Within the next year, the Banner plans to distribute in other regional markets, including Connecticut, Rhode Island and Northern parts of Massachusetts, and positions will open for bureau chiefs in those areas, Mitchell said. The change of guard comes with plans for a new website and app, weekly 30-minute investigative news shows, wider coverage of sports and local business briefs. The expansion of online content will be overseen by Colin Redd, a 30-year-old Boston native who helps run Blavity, a Black-owned media company with an understanding of young audiences.

The new website will include community services including access to loan applications, scholarships, a calendar of community events and other educational resources, Mitchell said.

“It’s going to be an interactive resource, a portal of opportunities,” Mitchell said. “The website will be true community outreach, not just a physical rendition of the paper.”

The goal, Mitchell says, is to reach new audiences and expand coverage while preserving the publication’s integrity as a source of local news for communities of color.

“This is an extension of African-American culture going back hundreds of years, community storytelling that transformed into Black publishing,” Mitchell said. “Dating back to emancipation, Black papers told the truth about the Black community.”

The Banner has always stood out as a source of straightforward information, Mitchell says, representing an on-the-ground approach to issues directly impacting communities of color.

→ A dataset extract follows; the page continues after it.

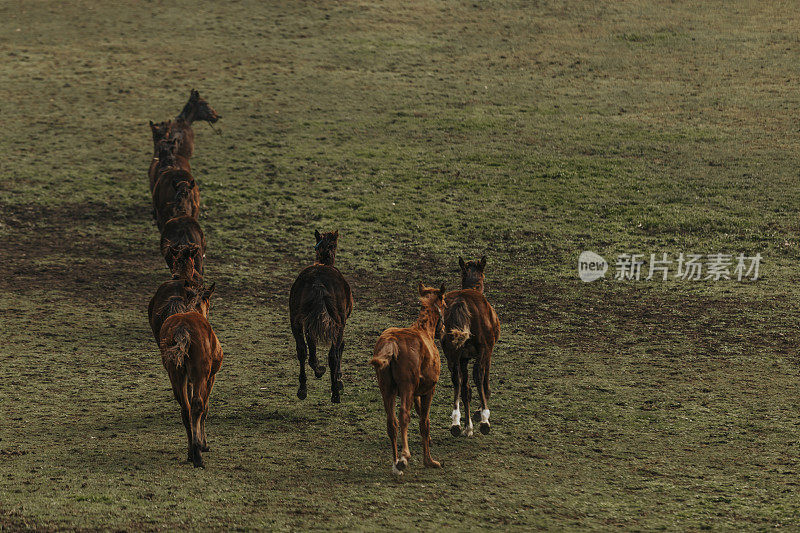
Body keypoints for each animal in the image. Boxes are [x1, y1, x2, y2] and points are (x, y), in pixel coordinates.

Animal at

“The Black community is not a monolith,” he said. “That's why it is important to have a paper that understands the complexity of our community and tells us that's the only way you get the true story.”

Miller founded the Banner in 1965 to fill a void left by the folding of The Guardian, a newspaper led by civil rights leader William Monroe Trotter. His goal was never objectivity — an idea he dismisses as “nonsense” — but to be fair and honest, and to help readers understand “the complexity of American society” with nuance and clarity.

“People would come up to me sometimes and ask me why we didn’t cover some shooting, and I said, 'Hey, there are many places you can find that,'” Miller said. “I’m not going to spend ten cents of my budget giving any attention to a brutal government. Not going to happen.”

Miller’s hope for the paper is the continuation of his work highlighting the fabric of life in communities of color, emphasizing “positive, helpful and uplifting” coverage whenever possible.

“If we focus on the wrong things perpetually, then what we're doing is we are building that culture around those ideas, on the ugly angels,” Miller said. “I like to appeal to people’s beautiful angels.”